No. 17 – Río Breogán
- Position: Shooting guard
- League: Liga ACB

Personal information
- Born: January 24, 1998 (age 27) Belgrade, FR Yugoslavia
- Nationality: Serbian
- Listed height: 1.95 m (6 ft 5 in)
- Listed weight: 97 kg (214 lb)

Career information
- NBA draft: 2020: undrafted
- Playing career: 2015–present

Career history
- 2015–2017: Crvena zvezda
- 2015–2016: →Mega Leks
- 2017–2019: Partizan
- 2020: ADA Blois
- 2020–2021: Heroes Den Bosch
- 2021: Mladost Zemun
- 2021–2022: Alytus Dzūkija
- 2022–2024: Cibona
- 2024–present: Río Breogán

Career highlights
- Serbian League champion (2015); Serbian Cup winner (2018); Croatian Cup winner (2023); Euroleague IJT champion (2014);

= Aleksandar Aranitović =

Serbian basketball player

Aleksandar Aranitović (Александар Аранитовић, born 24 January 1998) is a Serbian professional basketball for Breogán of the Liga ACB. Standing at , he plays at the shooting guard position. His older brother Petar is also a professional basketball player.

==Professional career==
Aranitović played in youth categories with Crvena zvezda. He made his debut with Zvezda's first team during the 2015 Serbian SuperLeague season. On July 16, 2015, Crvena zvezda loaned him to Mega Leks for the 2015–16 season. On January 25, 2016, he signed his first professional contract with Crvena zvezda until 2020. While playing with Mega Leks, he got injured in early February 2016, and later missed the rest of the 2015–16 season. In December 2016, he renewed his injury and later missed the whole 2016–17 season.

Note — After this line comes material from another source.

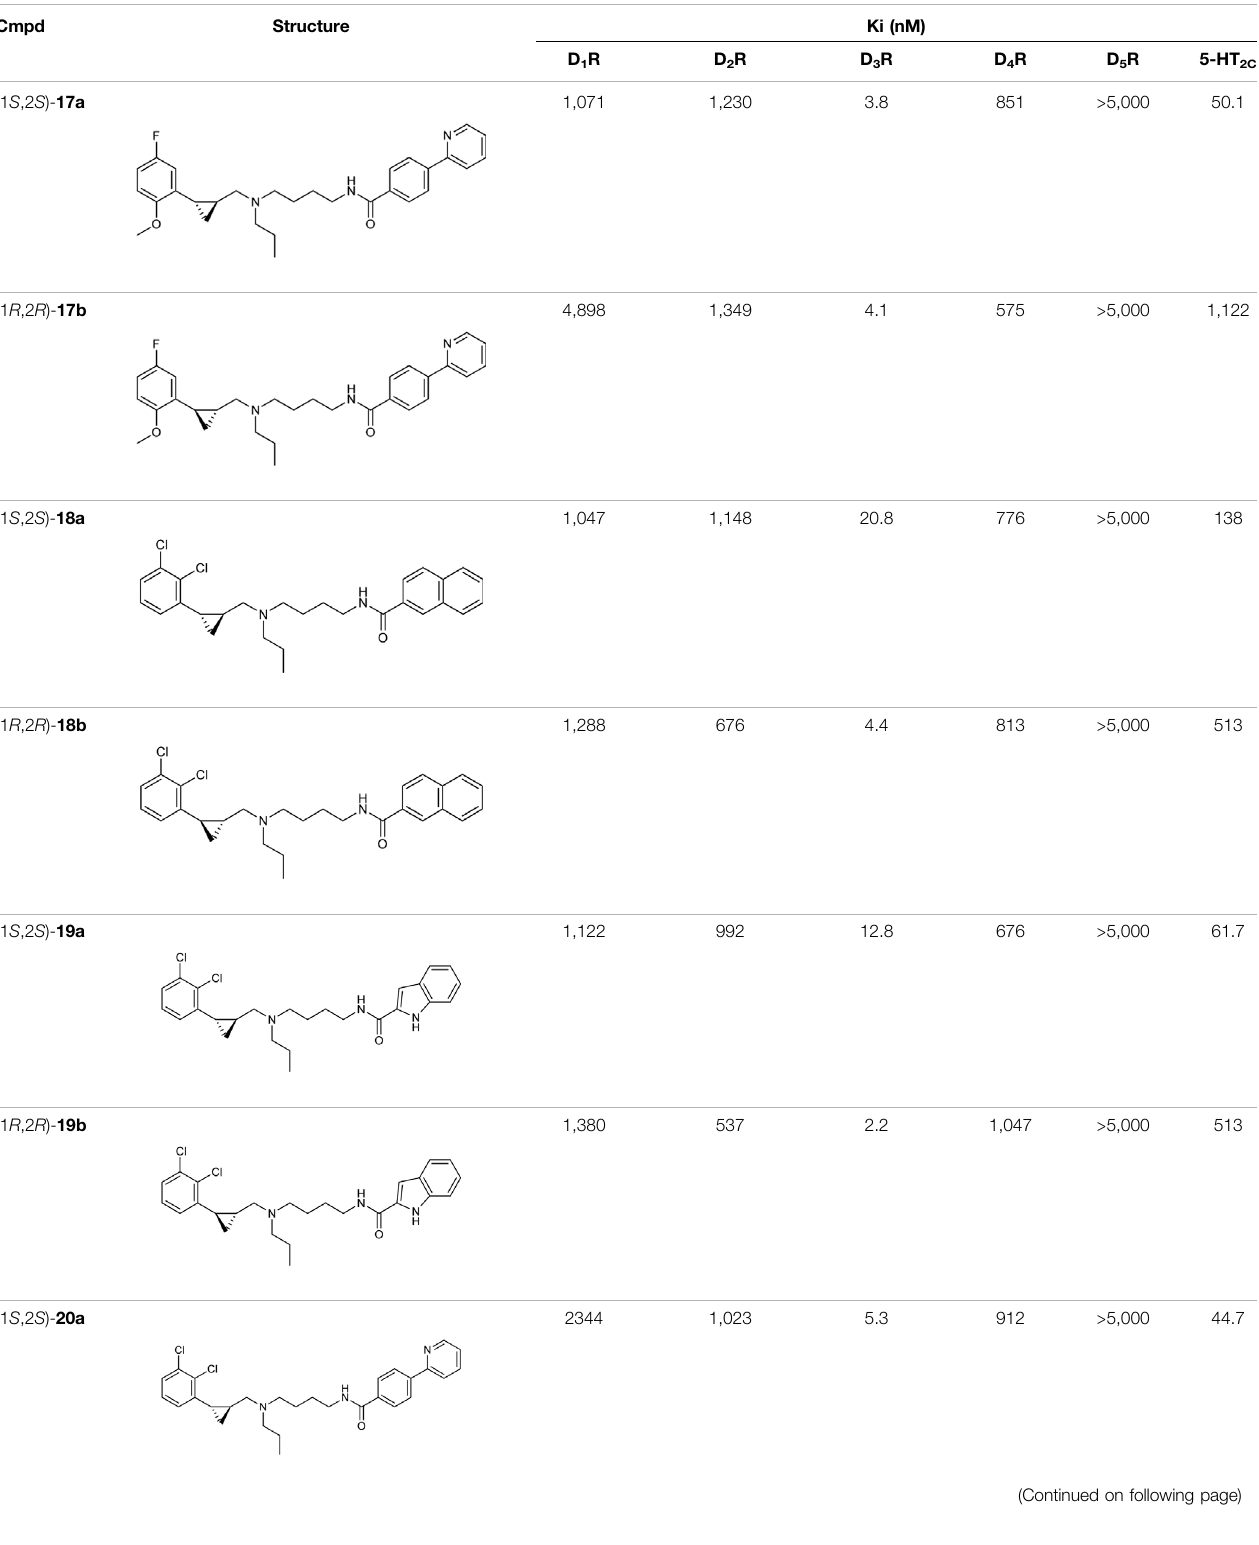
TABLE 1 | Selected compounds from DR related selectivity studies (Battiti et al., 2019; Tan et al., 2020; Lee et al., 2021).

On August 9, 2017, Aranitović signed a three-year contract with Partizan. Partizan parted ways with him in December 2019.

In January 2020, Aranitović signed for ADA Blois of the French LNB Pro B.

On September 30, 2020, Aranitović signed a try-out contract with Heroes Den Bosch. In January 2021, Aranitović signed with Mladost Zemun. On September 27, 2022, Aranitović signed a contract with Cibona of the Croatian League.

On June 17, 2024, he was announced by Río Breogán as their new player ahead of the 2024–25 campaign.

==National team career==
With Serbia's junior national team, Aranitović won the silver medal at the 2013 FIBA Europe Under-16 Championship and the bronze medal at the 2014 FIBA Under-17 World Championship. He also played at the 2014 FIBA Europe Under-16 Championship, 2015 FIBA Europe Under-18 Championship and the 2015 FIBA Under-19 World Championship.